Mais les grandes puissances réunies à la table des négociations depuis environ 10h00 GMT affichent encore des divergences flagrantes sur les contours d'une éventuelle solution politique pour mettre fin au conflit syrien.


"Aucune décision" à Vienne 

Parmi la vingtaine de délégations présentes, l'Iran et la Russie, derniers soutiens du régime syrien, s'opposent aux Etats-Unis et leurs alliés arabes et européens, sur l'avenir du dirigeant Bachar al-Assad et sa place dans une éventuelle transition politique en Syrie.

"Je ne peux pas vous dire (...) que nous sommes au seuil d'un accord complet. Non. Il reste beaucoup de travail à faire", avait reconnu le chef de la diplomatie américaine John Kerry jeudi.

Une première réunion multilatérale le 30 octobre à Vienne sur la Syrie avait donné lieu à un communiqué commun consensuel, les grandes puissances et les pays de la région s'accordant pour tenter d'esquisser les contours d'une transition politique.

Pour tenter de mettre fin à une guerre qui a fait au moins 250.000 morts et des millions de réfugiés depuis 2011, les participants s'étaient entendus pour charger l'ONU d'obtenir un cessez-le-feu, ouvrant la voie à la tenue d'élections.

Mais la nouvelle étape au menu des discussions de Vienne (dresser une liste d'opposants syriens susceptibles de discuter avec Damas) s'annonce extrêmement compliquée.

Là aussi, Russie et Iran s'opposent aux Etats-Unis et à leurs alliés sur les groupes devant être qualifiés de "terroristes" et ceux pouvant être considérés comme appartenant à l'opposition.

Le vice-ministre des Affaires étrangères iranien, Amir Abdollahian, a averti depuis Vienne que les réunions préparatoires des derniers jours, pour établir ces listes "n'ont pas été couronnées de succès", soulignant que Téhéran et Moscou n'y avaient d'ailleurs pas participé. "La réunion de Vienne ne prendra aucune décision sur l'avenir de la Syrie", a-t-il averti. Ni le régime syrien, ni ses opposants ne sont présents à Vienne.

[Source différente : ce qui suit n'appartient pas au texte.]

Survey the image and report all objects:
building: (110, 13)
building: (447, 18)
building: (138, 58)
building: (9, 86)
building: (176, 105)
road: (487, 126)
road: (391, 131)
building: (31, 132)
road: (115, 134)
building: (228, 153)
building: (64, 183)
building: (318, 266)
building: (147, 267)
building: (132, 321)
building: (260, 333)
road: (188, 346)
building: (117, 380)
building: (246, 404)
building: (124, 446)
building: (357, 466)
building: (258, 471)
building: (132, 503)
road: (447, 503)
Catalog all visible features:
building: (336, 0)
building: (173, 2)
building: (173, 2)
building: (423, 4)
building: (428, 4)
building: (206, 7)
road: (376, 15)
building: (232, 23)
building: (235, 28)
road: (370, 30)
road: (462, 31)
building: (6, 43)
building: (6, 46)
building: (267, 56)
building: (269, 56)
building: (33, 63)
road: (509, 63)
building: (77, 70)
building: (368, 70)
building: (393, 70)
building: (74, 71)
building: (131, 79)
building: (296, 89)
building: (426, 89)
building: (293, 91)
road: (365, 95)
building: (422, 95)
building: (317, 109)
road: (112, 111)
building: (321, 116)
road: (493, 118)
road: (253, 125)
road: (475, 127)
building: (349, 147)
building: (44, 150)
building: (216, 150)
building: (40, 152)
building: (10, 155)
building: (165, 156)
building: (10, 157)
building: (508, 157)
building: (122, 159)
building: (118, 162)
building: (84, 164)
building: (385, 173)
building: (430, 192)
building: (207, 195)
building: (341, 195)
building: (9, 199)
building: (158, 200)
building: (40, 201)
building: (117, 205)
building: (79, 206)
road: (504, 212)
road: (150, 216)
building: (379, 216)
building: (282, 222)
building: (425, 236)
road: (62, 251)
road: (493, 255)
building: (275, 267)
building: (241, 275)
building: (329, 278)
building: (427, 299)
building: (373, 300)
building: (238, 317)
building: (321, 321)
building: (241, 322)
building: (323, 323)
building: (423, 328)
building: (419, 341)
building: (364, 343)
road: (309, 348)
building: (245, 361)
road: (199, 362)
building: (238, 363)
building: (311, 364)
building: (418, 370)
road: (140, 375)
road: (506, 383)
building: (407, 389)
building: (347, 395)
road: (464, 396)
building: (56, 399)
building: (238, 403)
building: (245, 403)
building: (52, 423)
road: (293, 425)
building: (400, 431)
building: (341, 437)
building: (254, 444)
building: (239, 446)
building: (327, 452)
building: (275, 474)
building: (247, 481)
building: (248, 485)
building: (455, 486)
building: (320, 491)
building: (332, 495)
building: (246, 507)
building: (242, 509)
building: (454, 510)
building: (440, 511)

Pour Washington, le "succès" des efforts diplomatiques sera aussi étroitement lié à l'évolution du rapport de force sur le terrain où les Etats-Unis pilotent depuis plus d'un an une coalition internationale qui mène des frappes contre l'EI en Syrie et en Irak voisin.

Les forces kurdes irakiennes ont annoncé avoir repris vendredi, à la faveur d'une offensive éclair, la ville de Sinjar à l'EI, dernier d'une série de revers des jihadistes.

Les Etats-Unis ont aussi probablement tué dans un bombardement jeudi le bourreau britannique du groupe Etat islamique (EI) "Jihadi John", devenu emblématique de la cruauté de l'organisation jihadiste.

De leur côté, les forces du régime syrien, appuyées par les frappes russes, ont aussi remporté deux importantes victoires cette semaine contre la rébellion dans la région d'Alep, après avoir piétiné durant plus d'un mois.